* **WHAT YOU NEED TO DO**: You are asked to filter the data below and copy every line holding "Project".

* **LISTED ENTRIES**:
#####

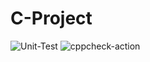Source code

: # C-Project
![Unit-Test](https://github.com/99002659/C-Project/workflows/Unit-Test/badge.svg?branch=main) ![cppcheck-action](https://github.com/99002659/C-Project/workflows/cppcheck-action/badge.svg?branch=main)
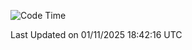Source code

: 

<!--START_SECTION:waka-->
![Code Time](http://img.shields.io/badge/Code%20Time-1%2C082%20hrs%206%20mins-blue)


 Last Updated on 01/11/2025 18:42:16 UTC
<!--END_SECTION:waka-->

#####

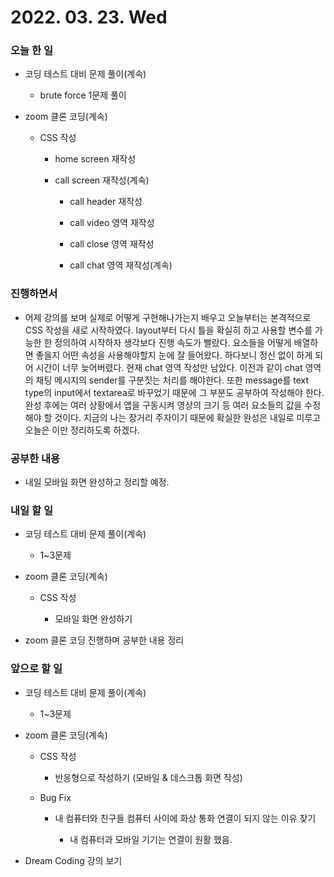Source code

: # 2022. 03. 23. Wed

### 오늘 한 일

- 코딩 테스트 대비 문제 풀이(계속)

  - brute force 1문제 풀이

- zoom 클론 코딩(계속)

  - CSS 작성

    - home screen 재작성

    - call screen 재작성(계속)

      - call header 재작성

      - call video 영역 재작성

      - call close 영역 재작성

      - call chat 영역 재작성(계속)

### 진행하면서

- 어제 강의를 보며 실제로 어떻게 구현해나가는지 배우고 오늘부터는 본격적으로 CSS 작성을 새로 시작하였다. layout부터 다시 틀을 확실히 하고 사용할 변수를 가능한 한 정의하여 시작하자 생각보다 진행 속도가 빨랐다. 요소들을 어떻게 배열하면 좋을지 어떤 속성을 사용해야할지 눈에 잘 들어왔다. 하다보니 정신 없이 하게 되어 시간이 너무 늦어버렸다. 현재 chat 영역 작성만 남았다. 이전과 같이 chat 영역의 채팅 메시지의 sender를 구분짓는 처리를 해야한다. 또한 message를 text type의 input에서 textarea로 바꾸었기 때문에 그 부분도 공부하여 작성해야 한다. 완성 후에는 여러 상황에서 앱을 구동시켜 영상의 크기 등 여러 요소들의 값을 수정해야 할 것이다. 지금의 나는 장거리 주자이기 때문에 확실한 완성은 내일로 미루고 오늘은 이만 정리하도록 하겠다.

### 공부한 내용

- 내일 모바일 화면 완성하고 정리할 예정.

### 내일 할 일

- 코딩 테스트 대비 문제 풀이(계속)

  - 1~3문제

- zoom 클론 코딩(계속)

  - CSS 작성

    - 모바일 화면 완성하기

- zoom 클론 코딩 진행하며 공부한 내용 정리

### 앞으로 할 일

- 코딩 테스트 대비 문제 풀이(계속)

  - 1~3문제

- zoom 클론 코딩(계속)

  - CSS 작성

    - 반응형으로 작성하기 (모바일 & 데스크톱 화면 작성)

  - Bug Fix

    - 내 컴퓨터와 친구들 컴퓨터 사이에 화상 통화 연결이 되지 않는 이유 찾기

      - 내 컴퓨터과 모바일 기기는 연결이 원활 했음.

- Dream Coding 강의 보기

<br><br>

#####

* **WRITTEN REPLY**:
: # C-Project
![Unit-Test](https://github.com/99002659/C-Project/workflows/Unit-Test/badge.svg?branch=main) ![cppcheck-action](https://github.com/99002659/C-Project/workflows/cppcheck-action/badge.svg?branch=main)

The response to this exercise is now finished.